*** Excerpted records ***

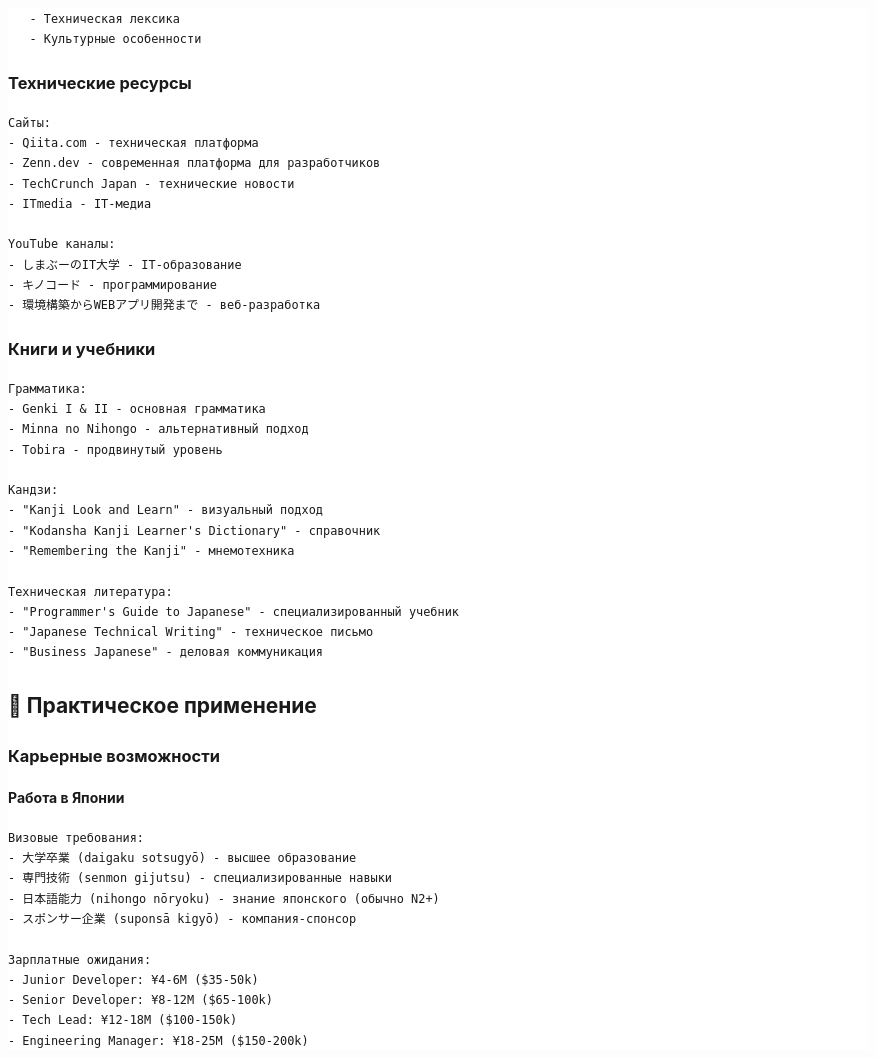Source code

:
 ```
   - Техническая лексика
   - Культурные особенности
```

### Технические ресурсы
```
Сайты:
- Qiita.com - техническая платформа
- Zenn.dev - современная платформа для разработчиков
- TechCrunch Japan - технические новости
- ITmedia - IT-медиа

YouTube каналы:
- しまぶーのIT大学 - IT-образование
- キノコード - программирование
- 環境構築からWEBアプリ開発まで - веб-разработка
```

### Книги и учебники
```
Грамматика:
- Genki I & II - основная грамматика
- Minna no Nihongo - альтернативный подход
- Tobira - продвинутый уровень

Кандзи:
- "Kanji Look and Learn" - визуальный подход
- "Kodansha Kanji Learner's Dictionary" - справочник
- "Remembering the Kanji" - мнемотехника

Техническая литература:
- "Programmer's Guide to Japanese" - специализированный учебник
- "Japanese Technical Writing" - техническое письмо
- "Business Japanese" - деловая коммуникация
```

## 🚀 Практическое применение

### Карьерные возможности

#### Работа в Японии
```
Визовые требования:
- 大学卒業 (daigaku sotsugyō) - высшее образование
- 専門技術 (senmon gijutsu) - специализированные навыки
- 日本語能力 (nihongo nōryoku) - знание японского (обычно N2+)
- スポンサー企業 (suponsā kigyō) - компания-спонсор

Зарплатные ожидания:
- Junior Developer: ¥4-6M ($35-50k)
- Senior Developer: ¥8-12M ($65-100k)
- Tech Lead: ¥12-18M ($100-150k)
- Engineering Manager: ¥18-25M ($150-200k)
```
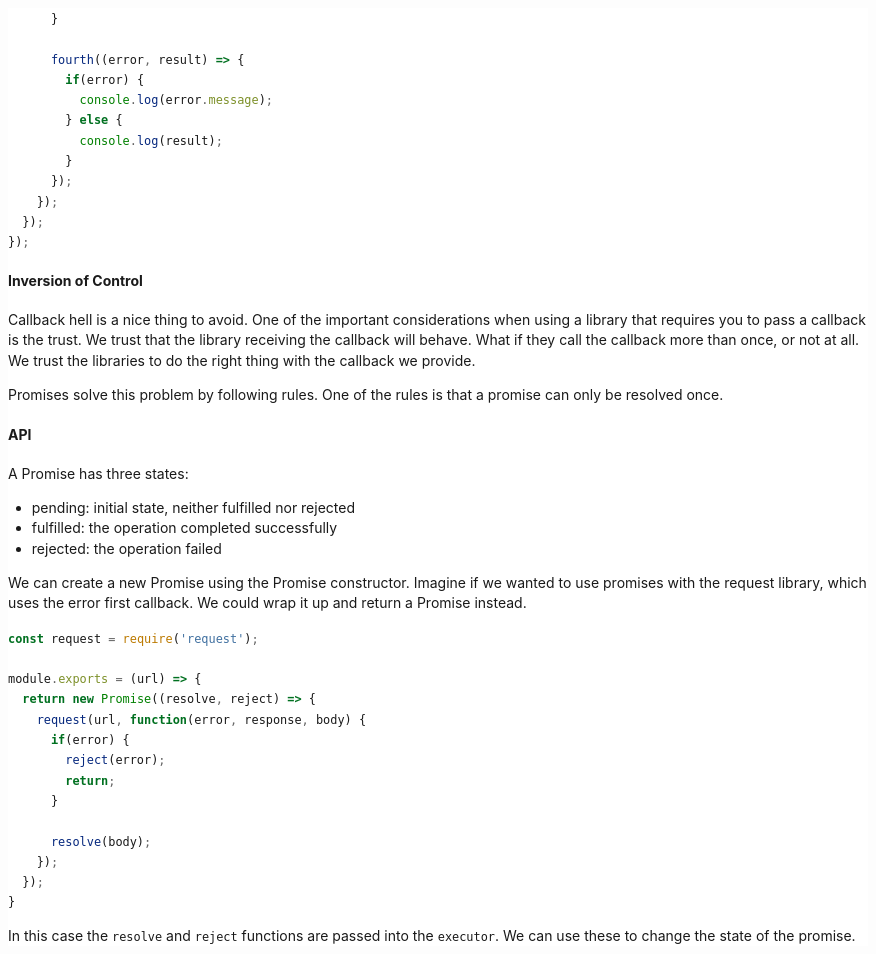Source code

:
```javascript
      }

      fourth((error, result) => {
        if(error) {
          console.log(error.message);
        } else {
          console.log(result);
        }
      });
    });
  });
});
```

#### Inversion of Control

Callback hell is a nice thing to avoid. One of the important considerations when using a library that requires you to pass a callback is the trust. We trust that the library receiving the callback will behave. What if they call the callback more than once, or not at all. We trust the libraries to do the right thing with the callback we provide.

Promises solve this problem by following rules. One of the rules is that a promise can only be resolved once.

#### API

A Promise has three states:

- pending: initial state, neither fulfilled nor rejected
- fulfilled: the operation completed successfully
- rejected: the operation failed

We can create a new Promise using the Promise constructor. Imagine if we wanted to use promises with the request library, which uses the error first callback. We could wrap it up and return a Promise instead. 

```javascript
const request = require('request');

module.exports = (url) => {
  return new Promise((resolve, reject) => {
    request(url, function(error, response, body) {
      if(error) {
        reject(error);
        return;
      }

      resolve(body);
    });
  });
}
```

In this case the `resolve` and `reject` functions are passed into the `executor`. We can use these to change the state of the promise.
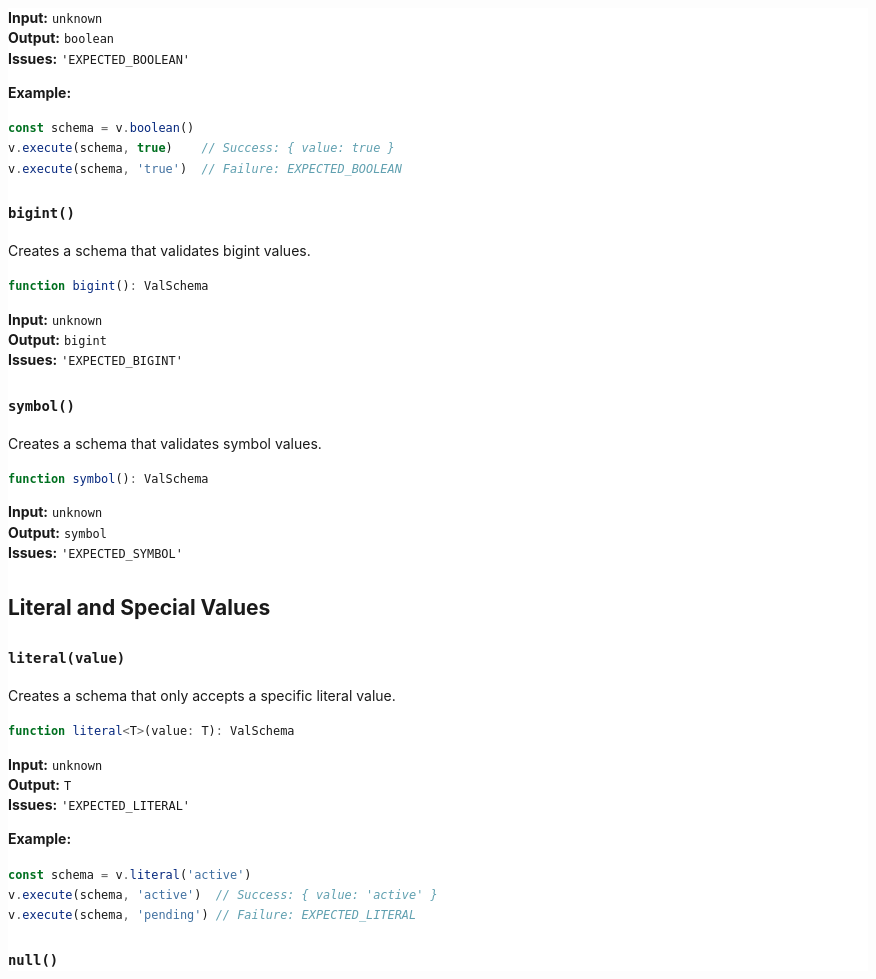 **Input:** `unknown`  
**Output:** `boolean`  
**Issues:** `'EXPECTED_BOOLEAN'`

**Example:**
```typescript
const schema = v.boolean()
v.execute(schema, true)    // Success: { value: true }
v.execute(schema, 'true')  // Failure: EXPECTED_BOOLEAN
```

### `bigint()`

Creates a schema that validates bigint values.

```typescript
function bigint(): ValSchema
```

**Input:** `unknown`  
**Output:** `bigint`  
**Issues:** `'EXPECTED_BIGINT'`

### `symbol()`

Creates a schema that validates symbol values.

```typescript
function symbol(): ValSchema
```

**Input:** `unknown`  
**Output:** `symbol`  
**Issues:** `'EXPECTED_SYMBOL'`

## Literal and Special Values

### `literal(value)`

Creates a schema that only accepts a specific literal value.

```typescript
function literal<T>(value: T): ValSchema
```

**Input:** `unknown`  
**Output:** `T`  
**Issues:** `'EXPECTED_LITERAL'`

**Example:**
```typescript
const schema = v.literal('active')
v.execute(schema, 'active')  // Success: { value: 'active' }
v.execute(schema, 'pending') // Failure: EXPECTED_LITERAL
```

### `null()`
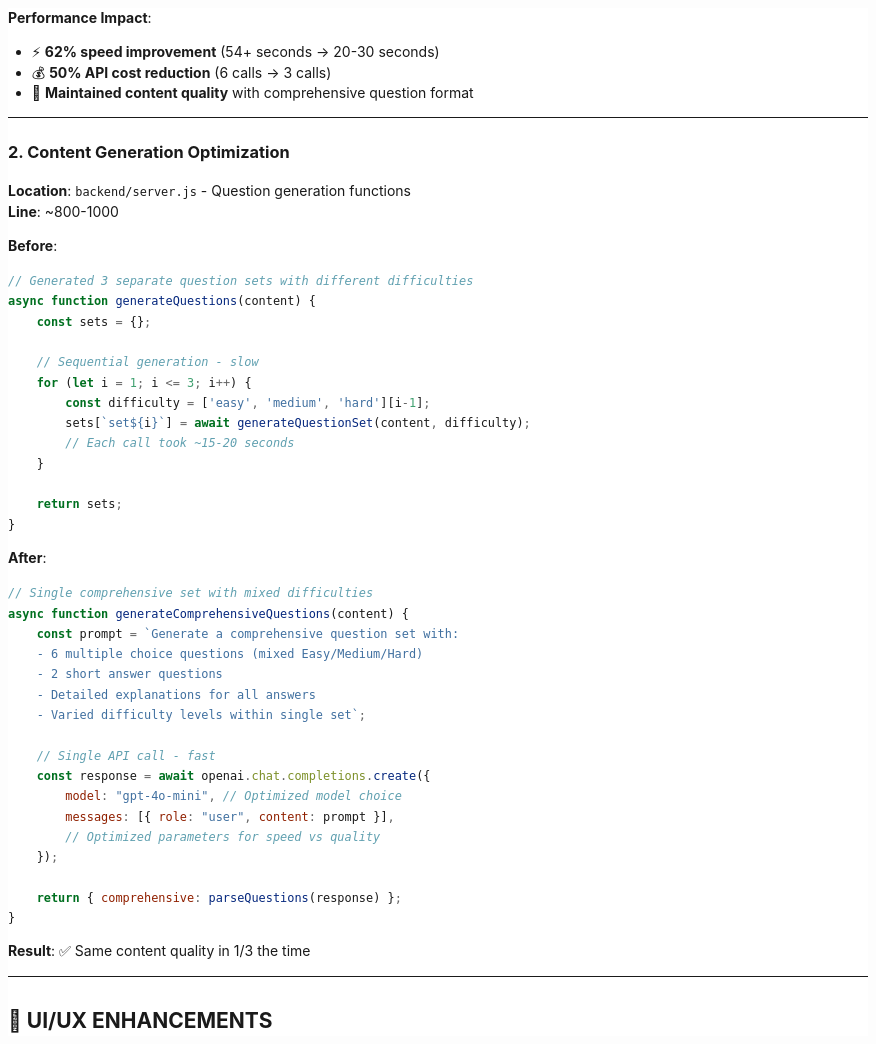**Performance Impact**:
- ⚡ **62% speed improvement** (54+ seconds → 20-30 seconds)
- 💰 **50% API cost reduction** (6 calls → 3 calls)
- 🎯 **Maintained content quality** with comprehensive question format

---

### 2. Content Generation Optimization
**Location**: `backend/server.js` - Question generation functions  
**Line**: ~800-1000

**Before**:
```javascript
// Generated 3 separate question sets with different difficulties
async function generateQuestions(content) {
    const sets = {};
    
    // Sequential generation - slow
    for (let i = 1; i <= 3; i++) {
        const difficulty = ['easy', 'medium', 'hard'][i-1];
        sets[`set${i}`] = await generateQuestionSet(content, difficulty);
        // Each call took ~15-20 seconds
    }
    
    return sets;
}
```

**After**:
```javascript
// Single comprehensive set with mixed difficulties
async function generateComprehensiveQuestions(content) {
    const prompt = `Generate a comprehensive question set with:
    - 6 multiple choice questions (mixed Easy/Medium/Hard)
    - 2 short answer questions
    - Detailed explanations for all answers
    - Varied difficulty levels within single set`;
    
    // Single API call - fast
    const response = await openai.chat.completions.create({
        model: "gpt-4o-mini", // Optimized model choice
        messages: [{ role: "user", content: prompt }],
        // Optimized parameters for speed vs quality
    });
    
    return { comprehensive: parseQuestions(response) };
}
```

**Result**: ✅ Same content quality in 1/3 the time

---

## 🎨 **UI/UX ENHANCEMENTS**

*** End of Excerpted records ***

Description of the task —
Copy out each line of the records where the string "Output" appears.

Expected answer —
**Output:** `boolean`  
**Output:** `bigint`  
**Output:** `symbol`  
**Output:** `T`  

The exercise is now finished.